━━━ Supplied material ━━━

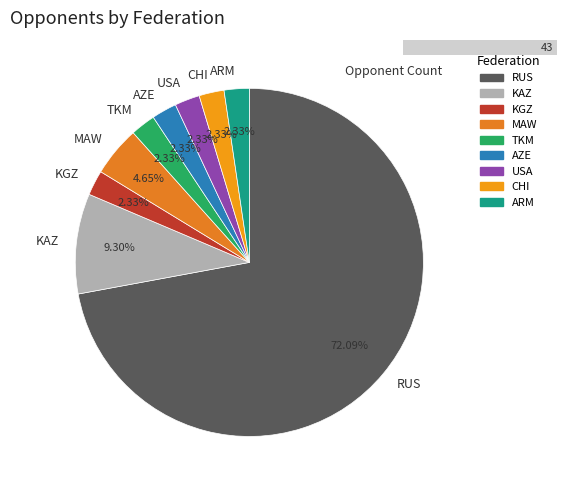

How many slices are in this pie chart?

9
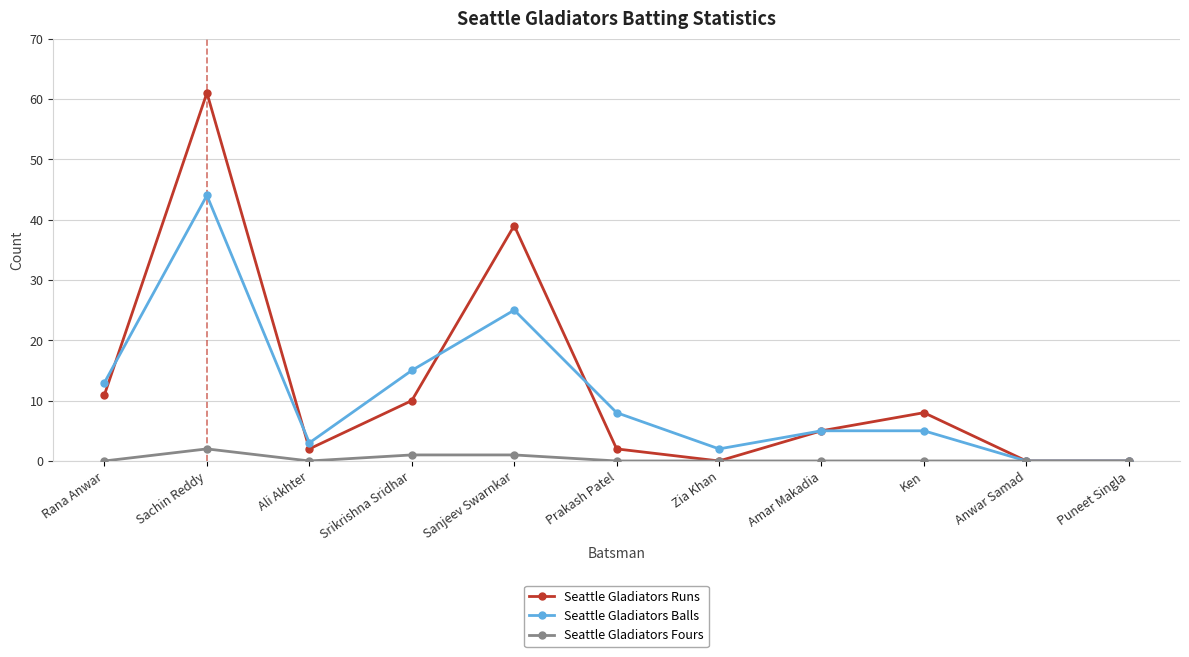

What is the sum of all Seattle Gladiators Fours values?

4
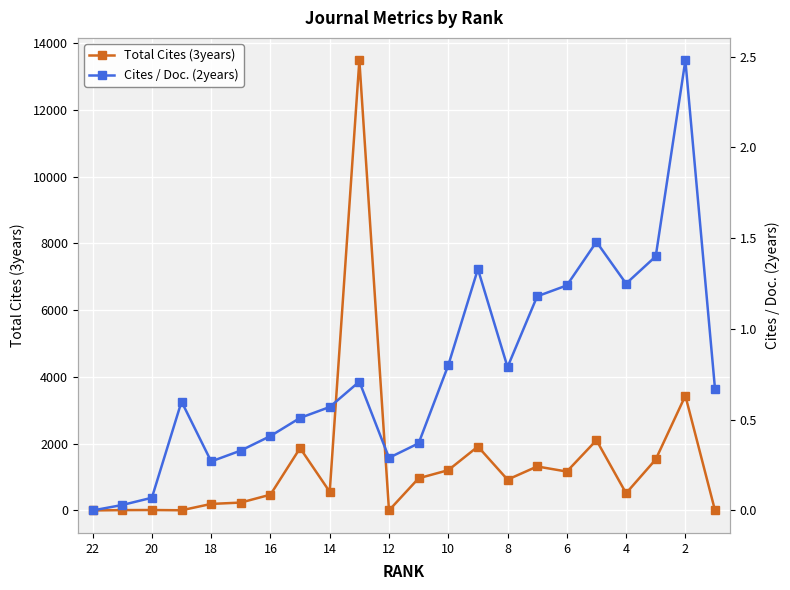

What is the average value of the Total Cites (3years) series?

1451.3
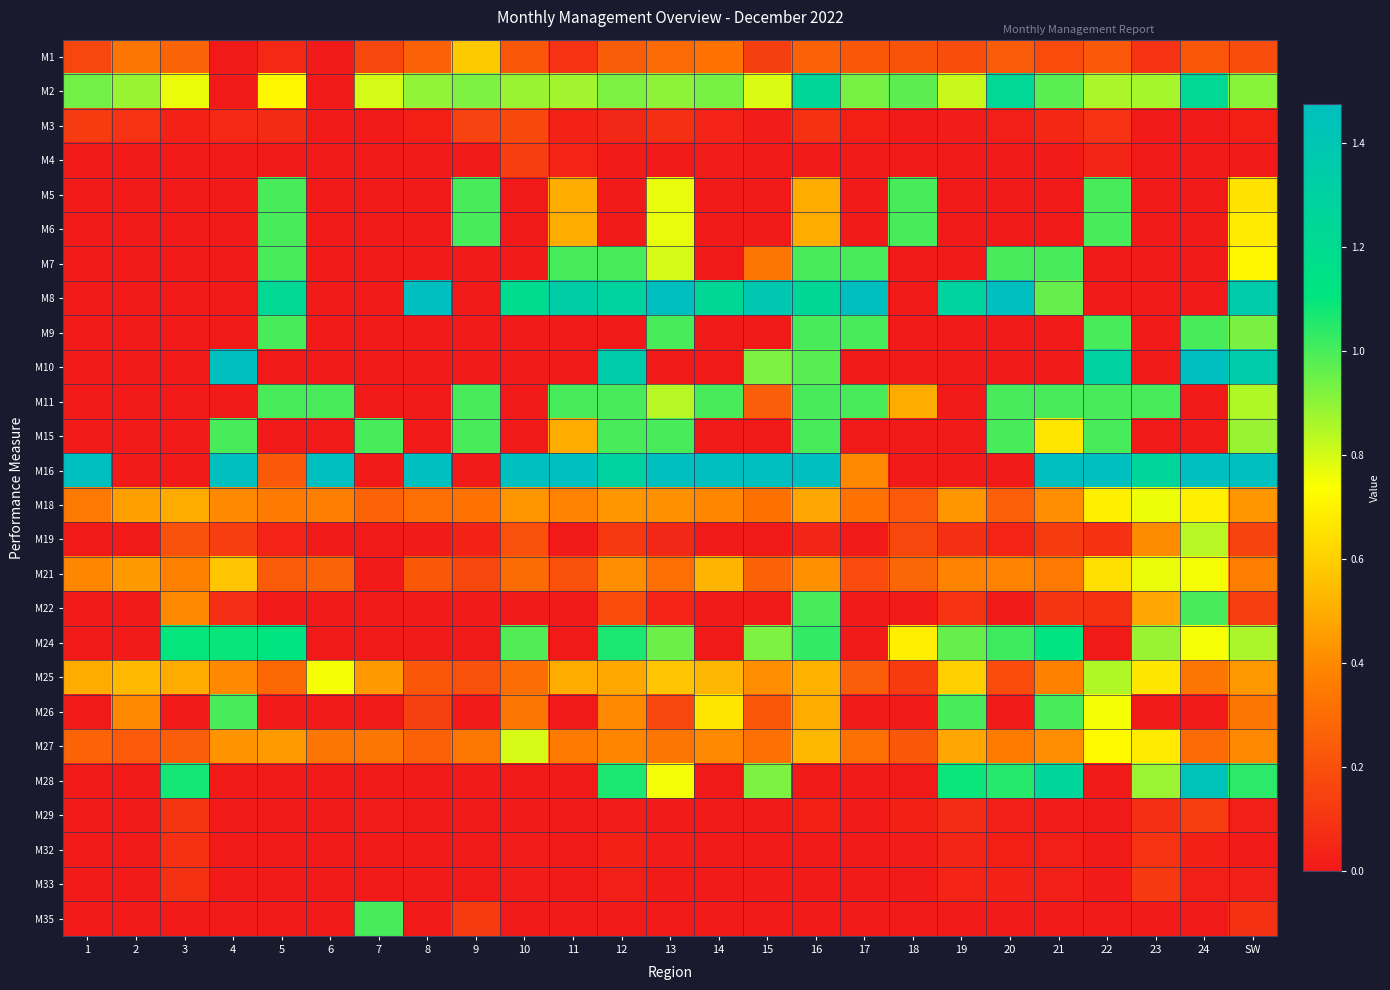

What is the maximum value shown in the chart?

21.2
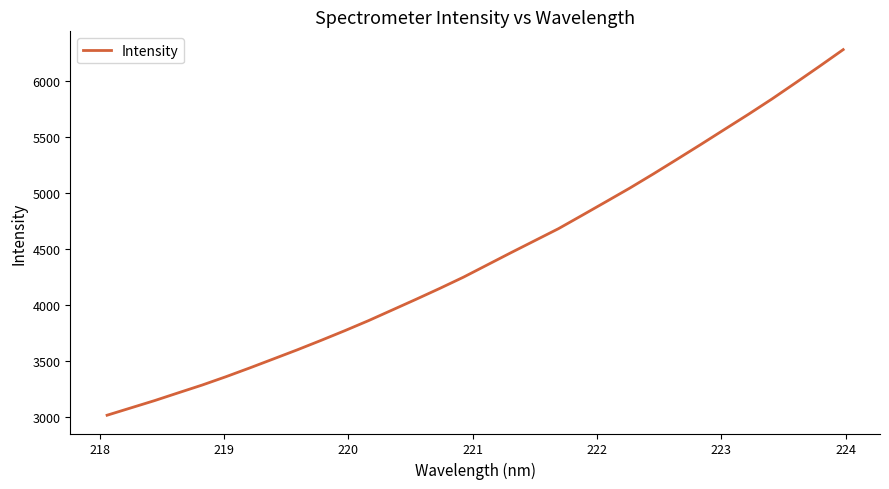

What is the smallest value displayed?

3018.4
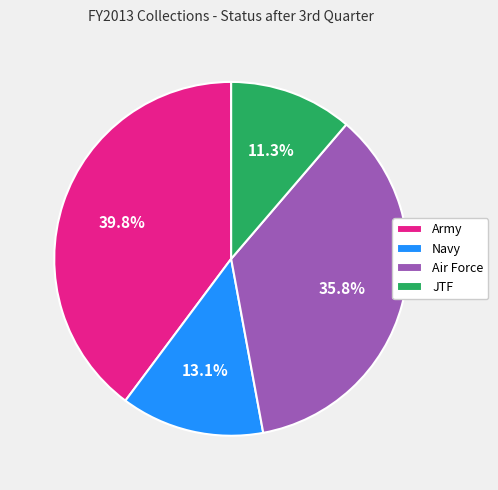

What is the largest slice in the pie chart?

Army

━━━

> [Exercise brief] Copy the lines above word for word, leaving out the pictures.

> [Written response]
How many slices are in this pie chart?

9

What is the sum of all Seattle Gladiators Fours values?

4

What is the average value of the Total Cites (3years) series?

1451.3

What is the maximum value shown in the chart?

21.2

What is the smallest value displayed?

3018.4

What is the largest slice in the pie chart?

Army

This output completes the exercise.